_What is required_
Each line of the data below from the one holding "chair: present [224,357,362,542]" to the one holding "pendant light: none [754,38,809,121]", inclusive, is to be reproduced exactly; no other line belongs in the answer.

_Dataset entries_
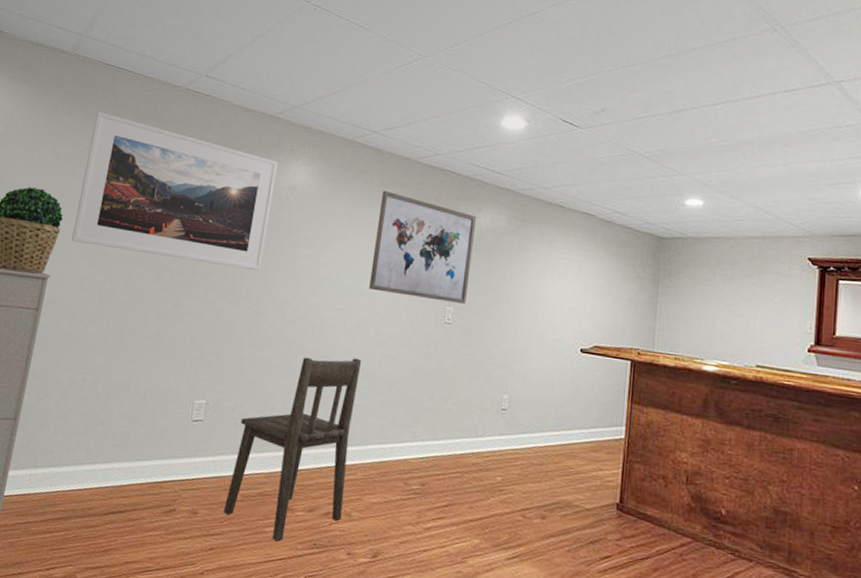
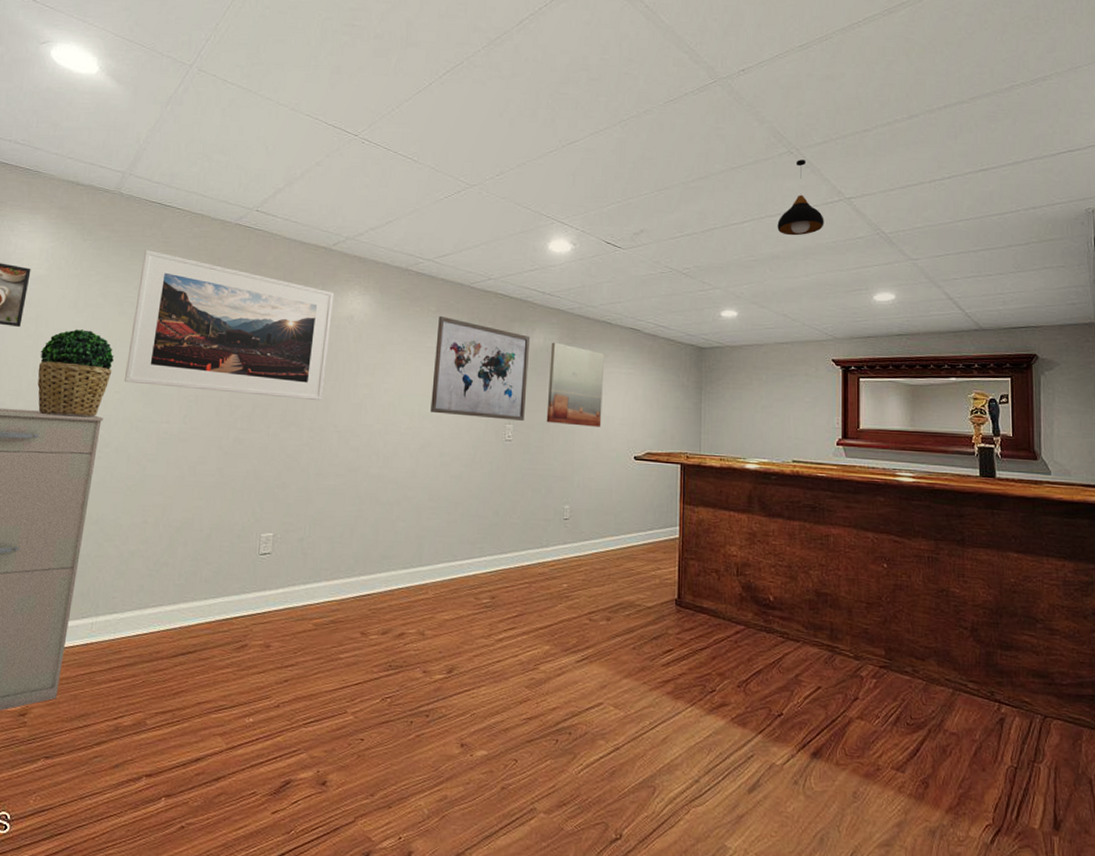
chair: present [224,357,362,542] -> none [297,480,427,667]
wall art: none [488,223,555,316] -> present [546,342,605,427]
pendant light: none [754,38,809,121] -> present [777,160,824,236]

--

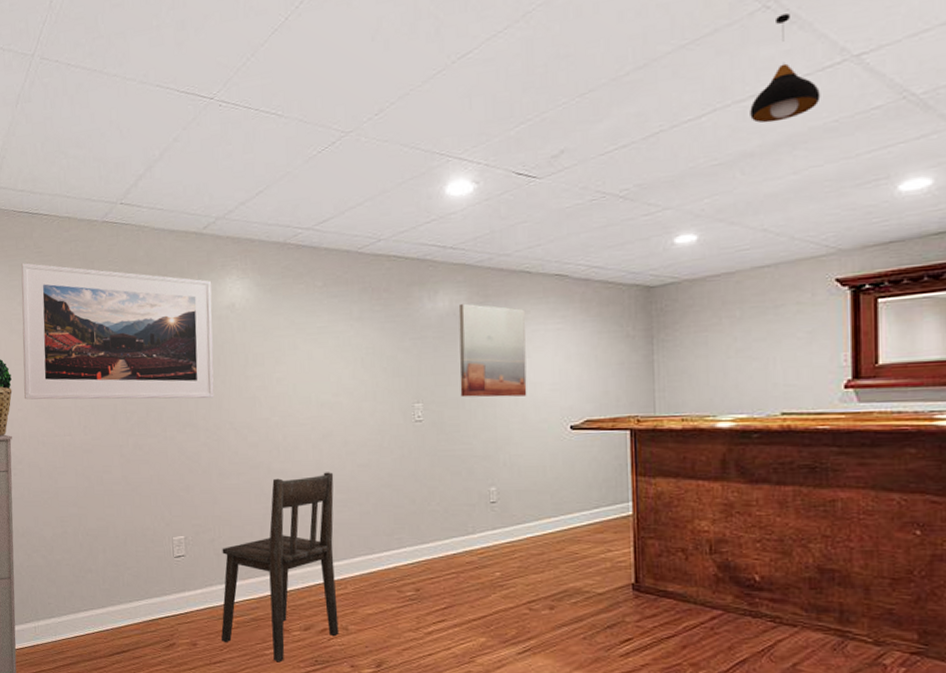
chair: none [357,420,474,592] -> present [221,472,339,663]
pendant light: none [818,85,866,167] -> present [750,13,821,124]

_Response to this exercise_
chair: present [224,357,362,542] -> none [297,480,427,667]
wall art: none [488,223,555,316] -> present [546,342,605,427]
pendant light: none [754,38,809,121] -> present [777,160,824,236]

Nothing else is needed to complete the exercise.